Entries taken from a collection:
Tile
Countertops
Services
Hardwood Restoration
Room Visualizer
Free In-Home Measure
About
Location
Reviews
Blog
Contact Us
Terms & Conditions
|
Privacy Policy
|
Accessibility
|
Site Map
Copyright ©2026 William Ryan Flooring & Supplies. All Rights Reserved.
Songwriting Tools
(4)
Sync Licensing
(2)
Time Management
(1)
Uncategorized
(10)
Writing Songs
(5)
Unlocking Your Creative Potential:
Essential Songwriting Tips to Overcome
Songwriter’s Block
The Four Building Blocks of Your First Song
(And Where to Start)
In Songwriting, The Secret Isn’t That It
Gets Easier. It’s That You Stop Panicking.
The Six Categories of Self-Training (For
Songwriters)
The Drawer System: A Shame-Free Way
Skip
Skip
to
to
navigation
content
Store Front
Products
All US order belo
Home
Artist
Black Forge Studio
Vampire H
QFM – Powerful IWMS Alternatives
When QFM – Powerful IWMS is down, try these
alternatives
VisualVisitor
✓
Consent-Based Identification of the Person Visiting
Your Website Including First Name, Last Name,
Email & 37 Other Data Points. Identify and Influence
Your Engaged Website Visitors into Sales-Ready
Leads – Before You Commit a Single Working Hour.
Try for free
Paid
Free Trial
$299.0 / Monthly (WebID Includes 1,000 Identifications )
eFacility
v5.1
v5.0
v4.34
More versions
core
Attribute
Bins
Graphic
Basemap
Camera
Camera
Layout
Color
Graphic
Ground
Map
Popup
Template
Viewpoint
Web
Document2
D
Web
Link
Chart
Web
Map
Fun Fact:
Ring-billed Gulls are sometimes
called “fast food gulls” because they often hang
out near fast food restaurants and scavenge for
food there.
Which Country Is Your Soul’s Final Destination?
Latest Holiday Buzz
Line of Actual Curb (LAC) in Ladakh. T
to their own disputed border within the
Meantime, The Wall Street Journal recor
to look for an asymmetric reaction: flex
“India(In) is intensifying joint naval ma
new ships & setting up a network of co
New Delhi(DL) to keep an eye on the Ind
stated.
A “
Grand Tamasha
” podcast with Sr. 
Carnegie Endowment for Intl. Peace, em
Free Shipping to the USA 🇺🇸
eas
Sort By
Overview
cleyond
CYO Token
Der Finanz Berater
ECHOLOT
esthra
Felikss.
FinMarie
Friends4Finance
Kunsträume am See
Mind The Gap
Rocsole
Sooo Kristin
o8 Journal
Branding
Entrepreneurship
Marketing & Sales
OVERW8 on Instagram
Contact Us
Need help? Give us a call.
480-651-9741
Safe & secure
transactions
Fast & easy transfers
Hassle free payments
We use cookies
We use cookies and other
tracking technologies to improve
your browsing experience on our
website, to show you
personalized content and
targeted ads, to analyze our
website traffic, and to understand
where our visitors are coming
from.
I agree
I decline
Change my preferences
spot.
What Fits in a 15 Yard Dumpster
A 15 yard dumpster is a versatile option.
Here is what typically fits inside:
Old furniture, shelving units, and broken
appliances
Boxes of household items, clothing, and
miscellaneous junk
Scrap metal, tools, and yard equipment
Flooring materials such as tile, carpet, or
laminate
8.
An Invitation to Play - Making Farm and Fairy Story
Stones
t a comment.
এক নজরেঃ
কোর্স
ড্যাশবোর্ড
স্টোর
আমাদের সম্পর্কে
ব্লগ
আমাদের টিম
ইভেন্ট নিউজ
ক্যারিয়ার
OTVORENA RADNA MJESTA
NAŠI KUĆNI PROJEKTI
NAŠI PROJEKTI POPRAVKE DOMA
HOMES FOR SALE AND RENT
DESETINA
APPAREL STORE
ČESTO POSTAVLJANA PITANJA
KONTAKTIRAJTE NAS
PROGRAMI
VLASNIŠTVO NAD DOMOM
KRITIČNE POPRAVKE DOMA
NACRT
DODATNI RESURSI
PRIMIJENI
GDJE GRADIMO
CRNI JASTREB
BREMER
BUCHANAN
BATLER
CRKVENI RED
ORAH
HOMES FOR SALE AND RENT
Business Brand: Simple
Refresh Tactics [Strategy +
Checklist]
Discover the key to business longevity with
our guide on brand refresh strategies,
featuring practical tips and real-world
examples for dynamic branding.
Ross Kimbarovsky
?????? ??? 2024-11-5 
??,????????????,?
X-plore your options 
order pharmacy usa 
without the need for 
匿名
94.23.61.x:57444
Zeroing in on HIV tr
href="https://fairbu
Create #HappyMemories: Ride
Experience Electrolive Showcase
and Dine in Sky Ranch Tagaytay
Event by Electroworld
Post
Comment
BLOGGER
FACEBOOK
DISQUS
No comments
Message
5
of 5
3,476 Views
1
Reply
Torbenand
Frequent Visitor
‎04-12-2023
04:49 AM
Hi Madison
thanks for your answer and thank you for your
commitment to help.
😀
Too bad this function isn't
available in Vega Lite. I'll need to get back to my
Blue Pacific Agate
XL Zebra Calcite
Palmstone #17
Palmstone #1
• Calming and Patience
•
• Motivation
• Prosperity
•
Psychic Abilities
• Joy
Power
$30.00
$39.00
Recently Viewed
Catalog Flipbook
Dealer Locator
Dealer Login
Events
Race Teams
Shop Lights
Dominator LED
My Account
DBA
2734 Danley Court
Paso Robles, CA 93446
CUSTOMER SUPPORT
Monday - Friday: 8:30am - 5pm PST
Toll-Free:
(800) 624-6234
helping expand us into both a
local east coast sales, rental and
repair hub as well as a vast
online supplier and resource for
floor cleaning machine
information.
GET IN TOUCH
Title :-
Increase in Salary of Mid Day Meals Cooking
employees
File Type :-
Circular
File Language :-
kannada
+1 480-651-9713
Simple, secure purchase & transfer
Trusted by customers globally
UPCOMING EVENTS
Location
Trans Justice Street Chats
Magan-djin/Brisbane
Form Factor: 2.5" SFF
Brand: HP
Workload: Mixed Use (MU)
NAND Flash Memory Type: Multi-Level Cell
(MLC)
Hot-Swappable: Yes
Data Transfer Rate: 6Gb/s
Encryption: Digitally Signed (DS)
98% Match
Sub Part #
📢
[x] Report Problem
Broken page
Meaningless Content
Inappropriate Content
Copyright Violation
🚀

▸ WORK TO COMPLETE
Output the records in full, exactly.

▸ WORKED SOLUTION
Tile
Countertops
Services
Hardwood Restoration
Room Visualizer
Free In-Home Measure
About
Location
Reviews
Blog
Contact Us
Terms & Conditions
|
Privacy Policy
|
Accessibility
|
Site Map
Copyright ©2026 William Ryan Flooring & Supplies. All Rights Reserved.
Songwriting Tools
(4)
Sync Licensing
(2)
Time Management
(1)
Uncategorized
(10)
Writing Songs
(5)
Unlocking Your Creative Potential:
Essential Songwriting Tips to Overcome
Songwriter’s Block
The Four Building Blocks of Your First Song
(And Where to Start)
In Songwriting, The Secret Isn’t That It
Gets Easier. It’s That You Stop Panicking.
The Six Categories of Self-Training (For
Songwriters)
The Drawer System: A Shame-Free Way
Skip
Skip
to
to
navigation
content
Store Front
Products
All US order belo
Home
Artist
Black Forge Studio
Vampire H
QFM – Powerful IWMS Alternatives
When QFM – Powerful IWMS is down, try these
alternatives
VisualVisitor
✓
Consent-Based Identification of the Person Visiting
Your Website Including First Name, Last Name,
Email & 37 Other Data Points. Identify and Influence
Your Engaged Website Visitors into Sales-Ready
Leads – Before You Commit a Single Working Hour.
Try for free
Paid
Free Trial
$299.0 / Monthly (WebID Includes 1,000 Identifications )
eFacility
v5.1
v5.0
v4.34
More versions
core
Attribute
Bins
Graphic
Basemap
Camera
Camera
Layout
Color
Graphic
Ground
Map
Popup
Template
Viewpoint
Web
Document2
D
Web
Link
Chart
Web
Map
Fun Fact:
Ring-billed Gulls are sometimes
called “fast food gulls” because they often hang
out near fast food restaurants and scavenge for
food there.
Which Country Is Your Soul’s Final Destination?
Latest Holiday Buzz
Line of Actual Curb (LAC) in Ladakh. T
to their own disputed border within the
Meantime, The Wall Street Journal recor
to look for an asymmetric reaction: flex
“India(In) is intensifying joint naval ma
new ships & setting up a network of co
New Delhi(DL) to keep an eye on the Ind
stated.
A “
Grand Tamasha
” podcast with Sr. 
Carnegie Endowment for Intl. Peace, em
Free Shipping to the USA 🇺🇸
eas
Sort By
Overview
cleyond
CYO Token
Der Finanz Berater
ECHOLOT
esthra
Felikss.
FinMarie
Friends4Finance
Kunsträume am See
Mind The Gap
Rocsole
Sooo Kristin
o8 Journal
Branding
Entrepreneurship
Marketing & Sales
OVERW8 on Instagram
Contact Us
Need help? Give us a call.
480-651-9741
Safe & secure
transactions
Fast & easy transfers
Hassle free payments
We use cookies
We use cookies and other
tracking technologies to improve
your browsing experience on our
website, to show you
personalized content and
targeted ads, to analyze our
website traffic, and to understand
where our visitors are coming
from.
I agree
I decline
Change my preferences
spot.
What Fits in a 15 Yard Dumpster
A 15 yard dumpster is a versatile option.
Here is what typically fits inside:
Old furniture, shelving units, and broken
appliances
Boxes of household items, clothing, and
miscellaneous junk
Scrap metal, tools, and yard equipment
Flooring materials such as tile, carpet, or
laminate
8.
An Invitation to Play - Making Farm and Fairy Story
Stones
t a comment.
এক নজরেঃ
কোর্স
ড্যাশবোর্ড
স্টোর
আমাদের সম্পর্কে
ব্লগ
আমাদের টিম
ইভেন্ট নিউজ
ক্যারিয়ার
OTVORENA RADNA MJESTA
NAŠI KUĆNI PROJEKTI
NAŠI PROJEKTI POPRAVKE DOMA
HOMES FOR SALE AND RENT
DESETINA
APPAREL STORE
ČESTO POSTAVLJANA PITANJA
KONTAKTIRAJTE NAS
PROGRAMI
VLASNIŠTVO NAD DOMOM
KRITIČNE POPRAVKE DOMA
NACRT
DODATNI RESURSI
PRIMIJENI
GDJE GRADIMO
CRNI JASTREB
BREMER
BUCHANAN
BATLER
CRKVENI RED
ORAH
HOMES FOR SALE AND RENT
Business Brand: Simple
Refresh Tactics [Strategy +
Checklist]
Discover the key to business longevity with
our guide on brand refresh strategies,
featuring practical tips and real-world
examples for dynamic branding.
Ross Kimbarovsky
?????? ??? 2024-11-5 
??,????????????,?
X-plore your options 
order pharmacy usa 
without the need for 
匿名
94.23.61.x:57444
Zeroing in on HIV tr
href="https://fairbu
Create #HappyMemories: Ride
Experience Electrolive Showcase
and Dine in Sky Ranch Tagaytay
Event by Electroworld
Post
Comment
BLOGGER
FACEBOOK
DISQUS
No comments
Message
5
of 5
3,476 Views
1
Reply
Torbenand
Frequent Visitor
‎04-12-2023
04:49 AM
Hi Madison
thanks for your answer and thank you for your
commitment to help.
😀
Too bad this function isn't
available in Vega Lite. I'll need to get back to my
Blue Pacific Agate
XL Zebra Calcite
Palmstone #17
Palmstone #1
• Calming and Patience
•
• Motivation
• Prosperity
•
Psychic Abilities
• Joy
Power
$30.00
$39.00
Recently Viewed
Catalog Flipbook
Dealer Locator
Dealer Login
Events
Race Teams
Shop Lights
Dominator LED
My Account
DBA
2734 Danley Court
Paso Robles, CA 93446
CUSTOMER SUPPORT
Monday - Friday: 8:30am - 5pm PST
Toll-Free:
(800) 624-6234
helping expand us into both a
local east coast sales, rental and
repair hub as well as a vast
online supplier and resource for
floor cleaning machine
information.
GET IN TOUCH
Title :-
Increase in Salary of Mid Day Meals Cooking
employees
File Type :-
Circular
File Language :-
kannada
+1 480-651-9713
Simple, secure purchase & transfer
Trusted by customers globally
UPCOMING EVENTS
Location
Trans Justice Street Chats
Magan-djin/Brisbane
Form Factor: 2.5" SFF
Brand: HP
Workload: Mixed Use (MU)
NAND Flash Memory Type: Multi-Level Cell
(MLC)
Hot-Swappable: Yes
Data Transfer Rate: 6Gb/s
Encryption: Digitally Signed (DS)
98% Match
Sub Part #
📢
[x] Report Problem
Broken page
Meaningless Content
Inappropriate Content
Copyright Violation
🚀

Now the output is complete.